If you begin with the intention to determine whether something is right or wrong, you have begun thinking morally. If you apply moral principles fairly to evaluate the social benefits and long-term consequences, then you are thinking morally. When you arrive at a well-justified course of action that advances the greater good, then you have achieved a moral decision. Simple.
Moral thinking is often confused with spiritual or instinctual thinking, but it is more exacting than simply having a conscience, feeling guilty or a desiring to conform to social norms. If your conscience tells you that you have just made a moral error, then you should have thought before acting. Others confuse morality with submission, obedience and inculcation, but, if you’re letting someone else make decisions for you, then you aren’t thinking. Such herd dynamics are also instinctual, and following instincts without moral thinking causes more moral problems than it fixes.
Moral thinking is a conscious effort to decide what is right and wrong, from immediate individual choices to broad, long-term social consequences. Moral thinking is what we should learn first at home, in pre-school and when we learn about religion. But it is not simply learning rules; it is understanding why a choice is wrong. We must learn the lesson, extrapolate from it and then apply it well to a new situation. We take the moral of the story and use it to do good. Moral thinking is used to guide our behavior, to create fair rules and laws, and to question social problems and demand change.
Neither should moral thinking be confused with rational thinking. Philosophers try to prove altruism logically and often decide it is a self-serving illusion. Poppycock. All day, every day, good people make moral choices to benefit others without notice or reward, including sacrificing themselves in ways small and large. Rational analysis can dissect and analyze these acts without ever being able to understand the moral motives to alleviate the suffering of others, to be kind to strangers or to lose so that unrelated others gain. Because moral thinking has different motives, uses different techniques and has different goals, it is difficult to comprehend with only logic and rational analysis.

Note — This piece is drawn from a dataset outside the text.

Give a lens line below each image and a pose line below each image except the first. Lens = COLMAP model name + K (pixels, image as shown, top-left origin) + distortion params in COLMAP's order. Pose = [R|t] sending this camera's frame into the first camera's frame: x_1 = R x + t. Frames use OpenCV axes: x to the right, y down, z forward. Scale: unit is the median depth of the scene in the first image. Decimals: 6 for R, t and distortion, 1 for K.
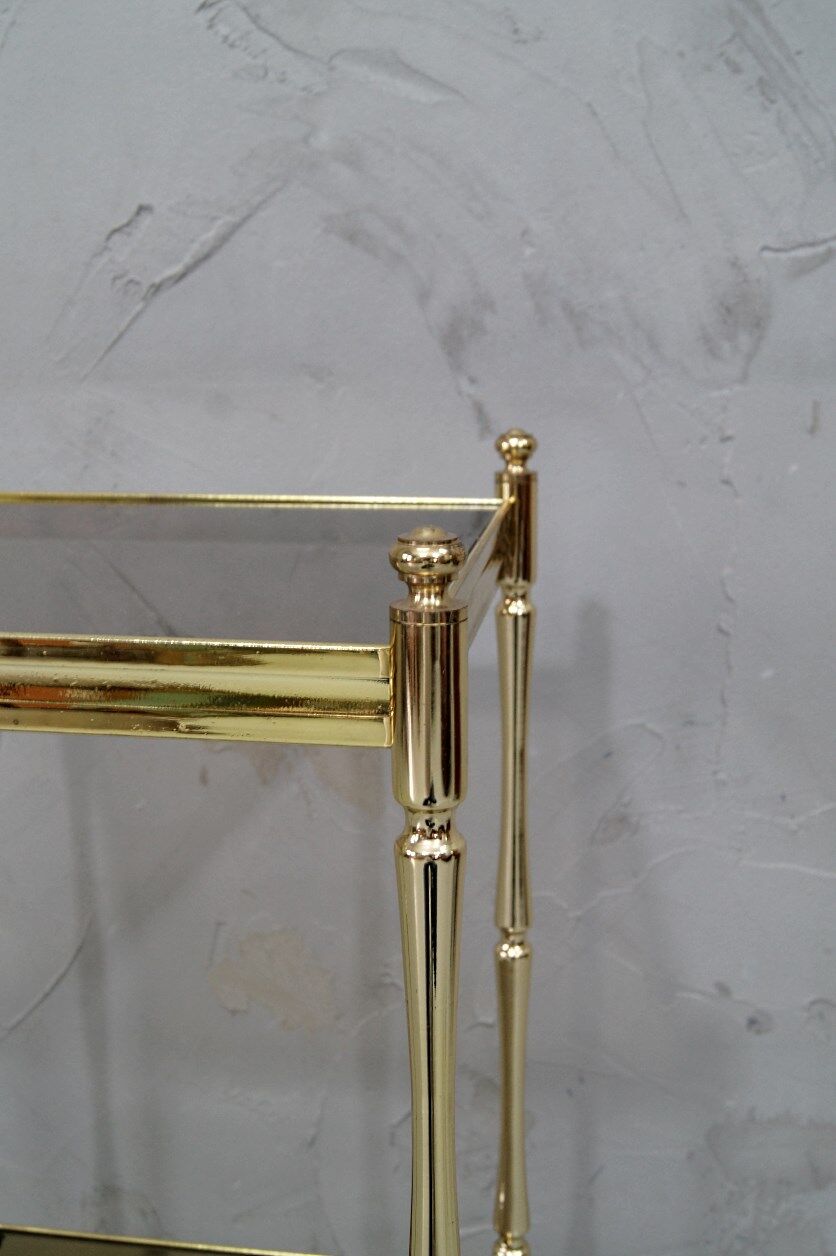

Some argue that moral judgement is the sole province of the Divine, that humans either are incapable or have no business trying to make their own moral judgements and that humans must simply obey the Ten Commandments, the Bible or a delegated authority like the Pope. I would argue that we have been granted both the ability to think and knowledge of good and evil, so it would be a sin to carelessly or slothfully neglect our responsibility to use those talents to do good.
Some argue that moral thinking is hopeless, that there is no single source that everyone recognizes as being the correct answer. Nonsense. Even if there is no single divine rule for every issue, nor a utopian moral code hidden in the ether, it matters not. Whether all the religious texts and great philosophers are in contradiction or not, matters not. What matters is that humans make an effort to decide whether something is good or evil. This way of thinking matters, perhaps more than any other. The debate matters, getting it correct matters, and the consequences matter.
If you and I disagree on what is good or evil, then we should have that argument. As long as we are arguing in good faith, without being influenced by money, status, or fantasies, then we are trying to think morally. Moral thinking is persuasive, has its own inexorable logic and its own authority, distinct from popular mob instincts. What is good or evil may be debated, but an answer can be achieved, at least for specific topics in specific instances.
Since we are all on the same side, we share the same fundamental, universal moral imperative: to sustain life. Since life requires diversity, we must choose to coexist and to balance competing objectives. Since each individual life is limited, we must work together to share our knowledge to pursue our joint mission and to improve not only our own lives but each other’s and also future lives.
From that simple moral framework, based on the golden rule, many moral choices become obvious. Just as your life may be important to you, others believe their lives equally important. Selfishness is being unfair to others, instead of treating people with equal respect. Our responsibility to future generations is greater than our responsibility to our own generation. Despite short run pressures, we must act for the long run good.
The purpose of moral thinking is to make a good decision or judgement to improve individual lives or society. Whether we are thinking for ourselves or others, or about specific policies or abstract principles, moral thinking is needed to avoid making a bad choice or the wrong recommendation, or to fail to see the consequences or the underlying flaw in an idea. We do not go through the effort of thinking morally in order to stand by and do nothing or to hurt people. That would be immoral. Morality requires a bias towards action, determination and courage.
We think morally in order to be good, do good and promote what is good. We also think morally to oppose evil, fight injustice and make our world a better place. After thinking morally, we may speak out more clearly, confidently and persuasively, and our actions may have more positive impact. That is why we study ethics, justice, honesty, altruism and responsibility.
Moral thinking begins with a moral objective to arrive at a moral decision using problem-solving methods designed to achieve moral results. Moral thinking takes a long, broad and deep perspective, weighs consequences fairly, has a bias towards action, is courageous in the face of popular or powerful opposition, is driven by love of life and humanity, abhors needless cruelty and suffering and sets bold, well-justified priorities that convince people to take the correct path forward.
Moral thinkers view their way as correct and believe that the world would be better off if more people thought morally.